La città di San Frediano. Lucca fra VI e VII secolo: un itinerario archeologico

venerdì 25 maggio 2012

Gli occhi inquietanti della Dama con gli Orecchini, il fascino sottile del pettine






Due secoli e più fra la danzatrice del deserto d'Arabia, dove l'acqua rallegrava le cacce del califfo, e l'imperatrice di Bisanzio dea ellenistica, e in mezzo l'ascesi di Castelseprio con i colori che sanno dell'Ellade di Alessandro, e l'imperial pupazza Leonzia, accanto al suo imperatore Foca, non troppo men truce di Agilulfo.
E ora che la giovane antropologa, con finezza di scienza, dopo aver confermato – per l'Antropologo Smemorato e per l'Antropologo Pensionato – che gli orecchini del secolo VII ornavano signore, e non guerrieri, e ci svela pian piano, com'ha da essere dei misteri, anni e dolori della Dama svegliata in Via Elisa, pienezza di beltà sfuggente, in anni duri, l'archeologo antico che conobbe gli anni di Longobardi Bizantini Omayyadi nelle immagini prima che nella terra, cerca un volto per la ridestata Signora di Cipriano.
Gli occhi pieni del secolo VI e dell'VIII, il volto tondo, la spaurita beltà dell'imperatrice e delle danzatrici e della mistiche sorelle di Cividale, l'attonità beltà, non troppo diversa nell'una e nelle altre, figlie tutte dell'ultimo ricordo degli anni di Stilicone e di Galla Placidia.
E i suoni del califfo ellenomane, amante di siriache bellezze e del vino del Mediterraneo, che Princeton ci regala, a celebrare, più di ogni articolo sul Reallexicon der germanischen Altertumskunde, e di ogni tipologia dei denti larghi, stretti, delle decorazioni in punta, a croce, a cerchiello, la seduzione della Dama che si Pettina.

mercoledì 23 maggio 2012

La tristezza dei guerrieri. Ritorno alla laguna


Il ritorno alla laguna è anche un viaggio nel tempo, nei giorni del Porto del Vino di Fonteblanda, dei nuovi amici e degli amici che non ci sono più, quindici anni dopo aver dato addio al porto sepolto sulla laguna che si perde sulle falde dell'Uccellina, e mira il Giglio e l'Argentario nei tramonti d'autunno, o quando il vento di maestrale arriva su spiagge deserte.
────────────────────────────────────────
Secondo l'estratto del documento, che cosa ha confermato la giovane antropologa a proposito degli orecchini del secolo VII?

▶ [Dati registrati]
────────────────────────────────────────
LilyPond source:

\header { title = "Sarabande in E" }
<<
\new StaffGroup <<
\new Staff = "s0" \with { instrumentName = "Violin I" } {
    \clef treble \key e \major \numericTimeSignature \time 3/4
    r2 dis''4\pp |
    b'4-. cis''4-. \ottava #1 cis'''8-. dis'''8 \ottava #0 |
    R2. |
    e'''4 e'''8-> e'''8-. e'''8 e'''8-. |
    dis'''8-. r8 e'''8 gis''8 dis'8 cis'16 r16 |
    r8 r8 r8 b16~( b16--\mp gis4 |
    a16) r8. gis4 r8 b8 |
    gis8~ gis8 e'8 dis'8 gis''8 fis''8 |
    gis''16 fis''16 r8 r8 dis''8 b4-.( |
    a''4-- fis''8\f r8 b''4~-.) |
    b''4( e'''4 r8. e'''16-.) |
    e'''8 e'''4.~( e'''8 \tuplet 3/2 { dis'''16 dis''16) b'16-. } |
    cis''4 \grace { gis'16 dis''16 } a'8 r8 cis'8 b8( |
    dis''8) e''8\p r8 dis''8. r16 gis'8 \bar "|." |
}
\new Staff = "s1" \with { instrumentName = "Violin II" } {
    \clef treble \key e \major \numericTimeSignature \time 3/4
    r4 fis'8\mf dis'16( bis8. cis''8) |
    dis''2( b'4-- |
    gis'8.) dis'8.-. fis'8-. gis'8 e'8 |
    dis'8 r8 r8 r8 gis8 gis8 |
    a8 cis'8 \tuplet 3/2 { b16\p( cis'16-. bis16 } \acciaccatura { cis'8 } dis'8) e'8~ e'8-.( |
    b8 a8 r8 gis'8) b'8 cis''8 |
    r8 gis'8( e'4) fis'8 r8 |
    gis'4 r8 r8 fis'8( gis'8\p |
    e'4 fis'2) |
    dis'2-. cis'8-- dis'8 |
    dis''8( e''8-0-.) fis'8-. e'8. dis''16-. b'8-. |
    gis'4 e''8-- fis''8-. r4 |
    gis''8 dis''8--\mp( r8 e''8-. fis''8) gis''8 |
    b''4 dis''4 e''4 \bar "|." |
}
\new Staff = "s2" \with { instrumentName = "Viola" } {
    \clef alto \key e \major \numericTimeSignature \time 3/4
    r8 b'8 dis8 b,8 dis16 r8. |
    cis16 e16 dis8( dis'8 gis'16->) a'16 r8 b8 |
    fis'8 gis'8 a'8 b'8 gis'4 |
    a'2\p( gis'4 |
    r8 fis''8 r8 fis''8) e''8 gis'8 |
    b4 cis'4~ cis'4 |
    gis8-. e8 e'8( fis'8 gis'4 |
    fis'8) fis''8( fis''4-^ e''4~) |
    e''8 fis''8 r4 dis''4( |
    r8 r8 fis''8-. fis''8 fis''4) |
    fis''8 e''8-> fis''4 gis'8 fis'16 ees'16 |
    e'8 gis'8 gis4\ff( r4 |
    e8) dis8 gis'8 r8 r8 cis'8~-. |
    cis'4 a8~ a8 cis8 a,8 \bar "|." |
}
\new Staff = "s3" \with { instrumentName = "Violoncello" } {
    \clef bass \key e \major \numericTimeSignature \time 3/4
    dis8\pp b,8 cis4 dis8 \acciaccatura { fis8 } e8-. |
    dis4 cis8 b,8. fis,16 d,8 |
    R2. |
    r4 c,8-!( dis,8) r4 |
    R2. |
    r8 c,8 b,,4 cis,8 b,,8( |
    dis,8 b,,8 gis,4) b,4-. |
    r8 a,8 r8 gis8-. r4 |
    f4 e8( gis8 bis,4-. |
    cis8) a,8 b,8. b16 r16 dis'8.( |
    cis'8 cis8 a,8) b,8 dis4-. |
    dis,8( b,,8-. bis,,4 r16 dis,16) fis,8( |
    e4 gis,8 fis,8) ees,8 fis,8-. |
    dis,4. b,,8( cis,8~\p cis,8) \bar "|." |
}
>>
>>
────────────────────────────────────────
▶ [La soluzione]
Ha confermato che gli orecchini del secolo VII ornavano signore, e non guerrieri.